* **Source records**
════════
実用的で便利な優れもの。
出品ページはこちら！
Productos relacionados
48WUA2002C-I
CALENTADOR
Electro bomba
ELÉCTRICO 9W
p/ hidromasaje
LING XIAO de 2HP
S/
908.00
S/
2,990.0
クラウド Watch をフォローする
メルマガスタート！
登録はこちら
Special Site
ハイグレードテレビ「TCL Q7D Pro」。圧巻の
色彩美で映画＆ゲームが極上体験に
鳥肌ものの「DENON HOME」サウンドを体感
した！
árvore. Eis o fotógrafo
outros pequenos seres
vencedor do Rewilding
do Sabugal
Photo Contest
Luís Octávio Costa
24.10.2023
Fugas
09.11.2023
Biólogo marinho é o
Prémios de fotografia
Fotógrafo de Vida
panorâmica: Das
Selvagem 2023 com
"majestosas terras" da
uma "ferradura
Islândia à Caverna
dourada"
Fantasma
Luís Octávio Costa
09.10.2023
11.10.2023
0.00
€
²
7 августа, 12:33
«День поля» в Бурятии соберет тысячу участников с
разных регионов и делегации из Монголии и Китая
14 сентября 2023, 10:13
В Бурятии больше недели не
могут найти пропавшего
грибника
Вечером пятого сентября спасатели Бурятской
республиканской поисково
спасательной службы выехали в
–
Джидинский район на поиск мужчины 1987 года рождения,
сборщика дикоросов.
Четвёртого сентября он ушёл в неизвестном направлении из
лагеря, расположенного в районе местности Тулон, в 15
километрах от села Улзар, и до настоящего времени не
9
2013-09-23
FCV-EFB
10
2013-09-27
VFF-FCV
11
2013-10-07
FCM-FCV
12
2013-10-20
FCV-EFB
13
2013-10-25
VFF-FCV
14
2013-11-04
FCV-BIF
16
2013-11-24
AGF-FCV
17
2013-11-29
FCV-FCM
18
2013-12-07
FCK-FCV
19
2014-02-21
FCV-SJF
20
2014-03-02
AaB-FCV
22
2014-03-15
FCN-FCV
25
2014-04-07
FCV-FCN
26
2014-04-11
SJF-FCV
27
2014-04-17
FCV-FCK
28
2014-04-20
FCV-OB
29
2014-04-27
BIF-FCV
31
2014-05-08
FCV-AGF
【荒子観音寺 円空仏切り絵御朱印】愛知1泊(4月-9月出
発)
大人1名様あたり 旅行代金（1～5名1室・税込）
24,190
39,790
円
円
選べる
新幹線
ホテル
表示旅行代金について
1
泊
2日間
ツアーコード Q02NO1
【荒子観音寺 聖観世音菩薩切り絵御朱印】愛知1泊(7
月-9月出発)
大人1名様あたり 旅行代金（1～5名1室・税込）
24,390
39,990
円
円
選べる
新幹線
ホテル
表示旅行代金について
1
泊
════════
* **TASK TO COMPLETE**
Please print the records exactly, starting at their first line and ending at the line that contains "7 августа, 12:33", both included.

* **EXPECTED ANSWER**
実用的で便利な優れもの。
出品ページはこちら！
Productos relacionados
48WUA2002C-I
CALENTADOR
Electro bomba
ELÉCTRICO 9W
p/ hidromasaje
LING XIAO de 2HP
S/
908.00
S/
2,990.0
クラウド Watch をフォローする
メルマガスタート！
登録はこちら
Special Site
ハイグレードテレビ「TCL Q7D Pro」。圧巻の
色彩美で映画＆ゲームが極上体験に
鳥肌ものの「DENON HOME」サウンドを体感
した！
árvore. Eis o fotógrafo
outros pequenos seres
vencedor do Rewilding
do Sabugal
Photo Contest
Luís Octávio Costa
24.10.2023
Fugas
09.11.2023
Biólogo marinho é o
Prémios de fotografia
Fotógrafo de Vida
panorâmica: Das
Selvagem 2023 com
"majestosas terras" da
uma "ferradura
Islândia à Caverna
dourada"
Fantasma
Luís Octávio Costa
09.10.2023
11.10.2023
0.00
€
²
7 августа, 12:33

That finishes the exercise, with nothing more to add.